I shall take the hon. Gentleman’s views back. At the moment, there is a proposal to consult. If hon. Members feel we should just pay it through IPSA, that is a perfectly valid view.
The hon. Gentleman also asked about the Information Commissioner’s accountability for the budget. The majority of micro-payers—very small businesses and organisations—are exempt for various reasons, chief among them that they do not process very much personal data in their day-to-day duties. In my Department, we keep the ICO budget under review on an annual basis, to ensure that the budget is adequate for the Information Commissioner’s requirements, but not overly generous.
I think the Committee is more worried about whether the ICO will have sufficient resources. That was the concern expressed by my hon. Friend the Member for Windsor and the right hon. Member for Birmingham, Hodge Hill.
I have no doubt that the Minister’s Department keeps the budget under review to see whether the Information Commissioner has enough resources, but what about how the money is spent in practice? As with many such quangos, the question is who is ensuring that the money is spent properly.
The Information Commissioner’s Office has a financial controller, a board, and a chief executive. It is held to account not just by my officials, but by the Secretary of State and me. I meet with the Information Commissioner regularly, and we assess through various means whether adequate financial controls are in place. To date, the ICO has proved that they are. Obviously, a significant uplift of at least a third in revenue, and all the additional headcount that that implies, will be a moment of transition, where the sort of problems that we have seen in other organisations may emerge. We will keep a very close eye on that, to ensure that they do not.

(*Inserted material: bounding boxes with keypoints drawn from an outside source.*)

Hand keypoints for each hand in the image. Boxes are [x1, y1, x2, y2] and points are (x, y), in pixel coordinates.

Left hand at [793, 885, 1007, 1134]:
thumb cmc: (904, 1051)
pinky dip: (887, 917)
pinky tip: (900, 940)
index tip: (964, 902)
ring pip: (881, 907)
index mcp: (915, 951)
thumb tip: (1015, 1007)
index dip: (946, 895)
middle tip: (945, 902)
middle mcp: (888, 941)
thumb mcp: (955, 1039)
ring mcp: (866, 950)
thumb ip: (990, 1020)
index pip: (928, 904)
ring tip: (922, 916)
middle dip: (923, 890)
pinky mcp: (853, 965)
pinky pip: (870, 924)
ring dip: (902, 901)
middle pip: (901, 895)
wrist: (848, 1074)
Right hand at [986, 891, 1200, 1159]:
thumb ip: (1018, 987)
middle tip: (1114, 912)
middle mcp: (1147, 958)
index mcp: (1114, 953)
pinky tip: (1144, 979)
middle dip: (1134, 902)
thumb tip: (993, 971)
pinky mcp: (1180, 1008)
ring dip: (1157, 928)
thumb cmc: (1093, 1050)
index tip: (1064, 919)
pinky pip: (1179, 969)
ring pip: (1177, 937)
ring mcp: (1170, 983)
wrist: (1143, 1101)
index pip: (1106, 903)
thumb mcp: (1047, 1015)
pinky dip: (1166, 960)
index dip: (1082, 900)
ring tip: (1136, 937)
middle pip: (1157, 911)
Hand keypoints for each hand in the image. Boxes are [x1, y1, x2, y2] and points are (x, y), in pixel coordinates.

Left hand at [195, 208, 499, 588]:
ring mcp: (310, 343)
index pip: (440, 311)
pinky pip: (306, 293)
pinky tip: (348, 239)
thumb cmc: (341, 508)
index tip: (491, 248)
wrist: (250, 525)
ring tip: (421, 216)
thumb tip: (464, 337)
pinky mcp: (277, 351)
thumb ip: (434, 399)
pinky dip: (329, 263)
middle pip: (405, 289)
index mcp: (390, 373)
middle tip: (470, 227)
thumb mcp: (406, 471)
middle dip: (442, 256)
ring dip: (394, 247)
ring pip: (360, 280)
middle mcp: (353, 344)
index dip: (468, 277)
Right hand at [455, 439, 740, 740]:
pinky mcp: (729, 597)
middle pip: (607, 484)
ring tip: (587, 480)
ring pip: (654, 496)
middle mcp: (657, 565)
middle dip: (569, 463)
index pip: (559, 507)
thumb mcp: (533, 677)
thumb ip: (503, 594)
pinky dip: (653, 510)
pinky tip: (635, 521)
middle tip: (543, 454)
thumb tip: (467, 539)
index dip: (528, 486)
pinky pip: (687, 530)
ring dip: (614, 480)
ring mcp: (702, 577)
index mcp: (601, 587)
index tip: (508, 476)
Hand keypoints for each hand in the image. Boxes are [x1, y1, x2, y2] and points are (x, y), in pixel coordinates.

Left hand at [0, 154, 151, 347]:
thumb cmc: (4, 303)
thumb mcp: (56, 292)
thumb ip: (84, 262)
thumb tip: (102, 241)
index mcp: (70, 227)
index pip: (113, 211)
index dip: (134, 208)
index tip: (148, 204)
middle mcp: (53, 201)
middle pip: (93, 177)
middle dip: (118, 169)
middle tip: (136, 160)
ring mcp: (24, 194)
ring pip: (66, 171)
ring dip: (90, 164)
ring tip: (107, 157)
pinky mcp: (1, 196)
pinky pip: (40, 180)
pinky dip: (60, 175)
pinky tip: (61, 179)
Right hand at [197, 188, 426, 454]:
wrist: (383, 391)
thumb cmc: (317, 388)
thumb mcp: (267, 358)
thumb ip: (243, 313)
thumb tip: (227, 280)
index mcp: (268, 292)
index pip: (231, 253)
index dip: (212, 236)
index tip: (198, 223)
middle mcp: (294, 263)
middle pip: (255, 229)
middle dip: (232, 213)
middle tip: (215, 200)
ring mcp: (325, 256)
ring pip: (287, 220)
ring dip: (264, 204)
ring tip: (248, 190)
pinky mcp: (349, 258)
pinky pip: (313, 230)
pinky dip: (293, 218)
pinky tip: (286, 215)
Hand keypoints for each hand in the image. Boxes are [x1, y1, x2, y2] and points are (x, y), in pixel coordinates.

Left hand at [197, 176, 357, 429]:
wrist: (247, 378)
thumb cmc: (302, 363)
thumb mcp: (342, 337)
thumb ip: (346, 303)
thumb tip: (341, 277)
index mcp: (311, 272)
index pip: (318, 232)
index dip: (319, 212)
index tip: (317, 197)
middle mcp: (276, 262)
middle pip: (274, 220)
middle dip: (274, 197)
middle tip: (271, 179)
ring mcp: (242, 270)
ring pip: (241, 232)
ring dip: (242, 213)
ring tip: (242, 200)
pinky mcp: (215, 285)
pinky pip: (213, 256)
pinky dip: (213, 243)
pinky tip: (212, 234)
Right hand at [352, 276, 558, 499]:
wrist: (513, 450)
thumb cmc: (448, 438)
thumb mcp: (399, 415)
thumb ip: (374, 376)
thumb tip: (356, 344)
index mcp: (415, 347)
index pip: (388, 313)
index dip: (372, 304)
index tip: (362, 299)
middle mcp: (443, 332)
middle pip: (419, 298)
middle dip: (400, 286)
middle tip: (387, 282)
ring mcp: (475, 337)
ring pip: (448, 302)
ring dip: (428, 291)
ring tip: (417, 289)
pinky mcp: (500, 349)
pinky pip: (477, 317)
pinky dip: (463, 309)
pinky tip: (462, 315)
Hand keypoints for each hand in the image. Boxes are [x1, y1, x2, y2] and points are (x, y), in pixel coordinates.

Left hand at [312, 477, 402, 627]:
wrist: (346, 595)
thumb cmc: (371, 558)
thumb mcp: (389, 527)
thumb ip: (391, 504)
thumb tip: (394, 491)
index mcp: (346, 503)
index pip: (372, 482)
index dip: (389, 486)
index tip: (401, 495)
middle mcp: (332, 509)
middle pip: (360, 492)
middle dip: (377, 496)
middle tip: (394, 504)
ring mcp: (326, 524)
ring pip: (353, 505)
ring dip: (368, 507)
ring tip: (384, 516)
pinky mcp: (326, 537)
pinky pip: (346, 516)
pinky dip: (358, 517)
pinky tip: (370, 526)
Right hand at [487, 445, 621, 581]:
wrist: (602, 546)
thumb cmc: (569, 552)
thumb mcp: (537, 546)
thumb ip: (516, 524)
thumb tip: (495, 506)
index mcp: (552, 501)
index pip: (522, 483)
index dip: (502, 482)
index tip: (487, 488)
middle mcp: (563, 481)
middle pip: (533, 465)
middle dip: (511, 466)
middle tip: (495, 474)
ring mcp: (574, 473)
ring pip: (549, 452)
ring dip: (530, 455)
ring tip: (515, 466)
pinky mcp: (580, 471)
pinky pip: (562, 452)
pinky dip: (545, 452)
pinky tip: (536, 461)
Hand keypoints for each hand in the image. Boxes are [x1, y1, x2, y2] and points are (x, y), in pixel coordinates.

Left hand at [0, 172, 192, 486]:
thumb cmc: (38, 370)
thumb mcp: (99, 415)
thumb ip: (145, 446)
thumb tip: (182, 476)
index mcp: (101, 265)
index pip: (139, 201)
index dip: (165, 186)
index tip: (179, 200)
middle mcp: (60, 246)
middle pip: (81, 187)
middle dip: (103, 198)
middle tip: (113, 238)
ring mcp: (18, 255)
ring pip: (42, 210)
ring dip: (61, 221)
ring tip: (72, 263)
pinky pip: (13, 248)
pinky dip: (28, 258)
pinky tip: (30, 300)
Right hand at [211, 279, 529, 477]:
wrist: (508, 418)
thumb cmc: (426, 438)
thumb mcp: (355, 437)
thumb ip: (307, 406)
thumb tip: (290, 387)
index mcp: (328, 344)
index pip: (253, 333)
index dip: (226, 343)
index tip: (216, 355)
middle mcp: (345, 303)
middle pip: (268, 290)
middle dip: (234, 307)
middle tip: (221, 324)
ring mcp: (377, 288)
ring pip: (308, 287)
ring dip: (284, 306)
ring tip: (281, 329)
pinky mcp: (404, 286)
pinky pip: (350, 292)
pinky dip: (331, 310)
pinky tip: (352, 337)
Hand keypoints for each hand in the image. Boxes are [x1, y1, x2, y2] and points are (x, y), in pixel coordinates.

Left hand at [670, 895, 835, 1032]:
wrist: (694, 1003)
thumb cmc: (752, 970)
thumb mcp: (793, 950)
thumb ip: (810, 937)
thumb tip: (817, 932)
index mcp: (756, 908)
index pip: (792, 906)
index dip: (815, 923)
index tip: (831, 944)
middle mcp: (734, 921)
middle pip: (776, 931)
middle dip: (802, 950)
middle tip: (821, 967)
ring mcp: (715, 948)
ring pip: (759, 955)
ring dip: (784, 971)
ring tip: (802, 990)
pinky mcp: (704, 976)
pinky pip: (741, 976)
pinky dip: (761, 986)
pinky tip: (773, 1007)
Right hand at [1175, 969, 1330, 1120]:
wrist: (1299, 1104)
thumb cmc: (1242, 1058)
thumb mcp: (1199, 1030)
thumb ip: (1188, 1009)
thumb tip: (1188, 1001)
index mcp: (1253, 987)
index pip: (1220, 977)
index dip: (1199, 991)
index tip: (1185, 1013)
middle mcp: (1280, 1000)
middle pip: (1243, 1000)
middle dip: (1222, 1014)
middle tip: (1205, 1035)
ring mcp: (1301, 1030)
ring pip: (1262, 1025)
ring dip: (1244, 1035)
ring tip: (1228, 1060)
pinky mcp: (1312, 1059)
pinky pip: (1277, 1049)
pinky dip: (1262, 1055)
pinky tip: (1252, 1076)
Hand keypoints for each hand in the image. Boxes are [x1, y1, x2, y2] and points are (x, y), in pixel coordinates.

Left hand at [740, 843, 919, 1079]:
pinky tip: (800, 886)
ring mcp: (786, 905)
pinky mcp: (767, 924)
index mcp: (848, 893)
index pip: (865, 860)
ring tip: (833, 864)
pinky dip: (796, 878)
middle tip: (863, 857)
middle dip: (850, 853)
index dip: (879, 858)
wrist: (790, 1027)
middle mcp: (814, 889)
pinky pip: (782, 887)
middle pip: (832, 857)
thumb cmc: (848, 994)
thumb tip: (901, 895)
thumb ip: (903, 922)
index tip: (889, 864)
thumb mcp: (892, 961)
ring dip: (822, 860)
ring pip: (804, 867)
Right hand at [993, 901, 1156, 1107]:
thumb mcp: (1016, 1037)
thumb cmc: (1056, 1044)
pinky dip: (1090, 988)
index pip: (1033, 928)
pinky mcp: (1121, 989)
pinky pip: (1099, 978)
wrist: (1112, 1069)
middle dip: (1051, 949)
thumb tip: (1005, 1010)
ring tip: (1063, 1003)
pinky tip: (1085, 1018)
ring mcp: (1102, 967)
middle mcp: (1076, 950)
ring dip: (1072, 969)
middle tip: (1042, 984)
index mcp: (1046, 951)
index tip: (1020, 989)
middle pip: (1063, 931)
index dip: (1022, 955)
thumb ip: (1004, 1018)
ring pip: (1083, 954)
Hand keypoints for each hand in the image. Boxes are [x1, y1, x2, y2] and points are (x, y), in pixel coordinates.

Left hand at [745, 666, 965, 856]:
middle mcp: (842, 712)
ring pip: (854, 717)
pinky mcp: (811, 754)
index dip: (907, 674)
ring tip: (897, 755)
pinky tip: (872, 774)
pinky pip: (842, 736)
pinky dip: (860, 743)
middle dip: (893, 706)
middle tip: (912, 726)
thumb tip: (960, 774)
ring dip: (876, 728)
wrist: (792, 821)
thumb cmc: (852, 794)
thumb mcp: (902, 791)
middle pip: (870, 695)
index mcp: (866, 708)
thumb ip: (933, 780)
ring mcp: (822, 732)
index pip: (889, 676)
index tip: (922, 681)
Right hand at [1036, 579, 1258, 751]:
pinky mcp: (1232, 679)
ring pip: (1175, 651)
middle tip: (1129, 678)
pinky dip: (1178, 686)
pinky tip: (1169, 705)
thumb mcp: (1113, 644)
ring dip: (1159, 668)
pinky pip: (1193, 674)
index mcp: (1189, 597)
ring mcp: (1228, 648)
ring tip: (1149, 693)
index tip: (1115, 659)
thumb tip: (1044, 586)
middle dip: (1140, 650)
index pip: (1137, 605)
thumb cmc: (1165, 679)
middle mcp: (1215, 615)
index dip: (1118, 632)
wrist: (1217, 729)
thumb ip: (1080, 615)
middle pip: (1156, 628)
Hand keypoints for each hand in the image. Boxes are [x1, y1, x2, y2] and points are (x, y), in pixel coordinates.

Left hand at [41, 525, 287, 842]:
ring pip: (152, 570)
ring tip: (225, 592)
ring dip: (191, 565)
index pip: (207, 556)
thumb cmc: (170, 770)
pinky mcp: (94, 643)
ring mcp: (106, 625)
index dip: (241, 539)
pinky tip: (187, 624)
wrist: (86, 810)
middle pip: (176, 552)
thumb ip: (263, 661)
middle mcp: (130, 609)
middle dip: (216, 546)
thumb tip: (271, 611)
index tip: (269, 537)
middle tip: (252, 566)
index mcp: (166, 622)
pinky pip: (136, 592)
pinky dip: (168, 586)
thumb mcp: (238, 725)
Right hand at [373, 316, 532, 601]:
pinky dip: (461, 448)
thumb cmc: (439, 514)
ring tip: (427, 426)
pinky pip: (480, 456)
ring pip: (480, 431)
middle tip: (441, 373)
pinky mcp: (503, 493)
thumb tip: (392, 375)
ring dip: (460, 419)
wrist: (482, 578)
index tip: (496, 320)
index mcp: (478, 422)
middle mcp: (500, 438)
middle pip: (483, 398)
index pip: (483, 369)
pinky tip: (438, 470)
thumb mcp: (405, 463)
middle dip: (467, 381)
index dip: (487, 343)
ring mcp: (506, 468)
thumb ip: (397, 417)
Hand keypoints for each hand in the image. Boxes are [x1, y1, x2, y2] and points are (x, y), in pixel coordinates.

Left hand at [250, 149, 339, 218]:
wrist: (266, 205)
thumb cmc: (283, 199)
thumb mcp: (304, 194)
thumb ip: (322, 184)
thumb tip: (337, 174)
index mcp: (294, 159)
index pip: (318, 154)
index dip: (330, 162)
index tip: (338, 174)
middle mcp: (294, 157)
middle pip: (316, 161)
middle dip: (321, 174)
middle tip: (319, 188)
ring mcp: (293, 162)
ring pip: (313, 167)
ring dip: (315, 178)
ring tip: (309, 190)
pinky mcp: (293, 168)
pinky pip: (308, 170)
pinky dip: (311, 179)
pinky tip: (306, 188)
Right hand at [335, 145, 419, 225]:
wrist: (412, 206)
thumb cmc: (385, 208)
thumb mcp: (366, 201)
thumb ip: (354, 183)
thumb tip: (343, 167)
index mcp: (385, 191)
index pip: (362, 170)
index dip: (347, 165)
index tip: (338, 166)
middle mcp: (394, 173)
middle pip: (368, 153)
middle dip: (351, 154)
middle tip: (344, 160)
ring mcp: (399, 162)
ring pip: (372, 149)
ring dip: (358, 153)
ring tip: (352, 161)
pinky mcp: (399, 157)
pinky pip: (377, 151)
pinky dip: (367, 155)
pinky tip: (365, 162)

My hon. Friend the Member for Windsor was concerned that there were not enough resources, and that £30 million was too low. We will keep that figure under review. Certainly, the events of the past few weeks have shone a torch on just how much could be demanded of the ICO. As well as increasing the budget, and enabling the Information Commissioner to increase the number of staff that she has at her disposal, we have increased her powers. The right hon. Member for Birmingham, Hodge Hill said that in Committee I walked back from the commitments that the Secretary of State gave to reviewing the powers that we have given the Information Commissioner in the Bill. We have strengthened her powers, and we have discussed with her her desire for greater powers. We debated that in Committee, and I confirmed that we would review her powers before Report. The Secretary of State and I are honouring that commitment.
The Minister mentioned that she speaks regularly to the Information Commissioner. Has she had a discussion with her about why it took more than four days for a warrant to be issued for ICO staff to go into Cambridge Analytica’s offices?
Order. The instrument is very tightly drawn, and we are not going to talk about the wider aspects of data protection and Cambridge Analytica.
Thank you, Mr Bone, but I am happy to answer the question, as it was asked. I spoke to the Information Commissioner on the telephone at the beginning of last week, before it became apparent that that had taken so long. That indeed is one of the areas of powers that we are looking at, to reassure the hon. Lady.
I hope that I have dealt with the comments and questions to the Committee’s satisfaction and that the draft instrument will be agreed.
That the Committee has considered the draft Data Protection (Charges and Information) Regulations 2018.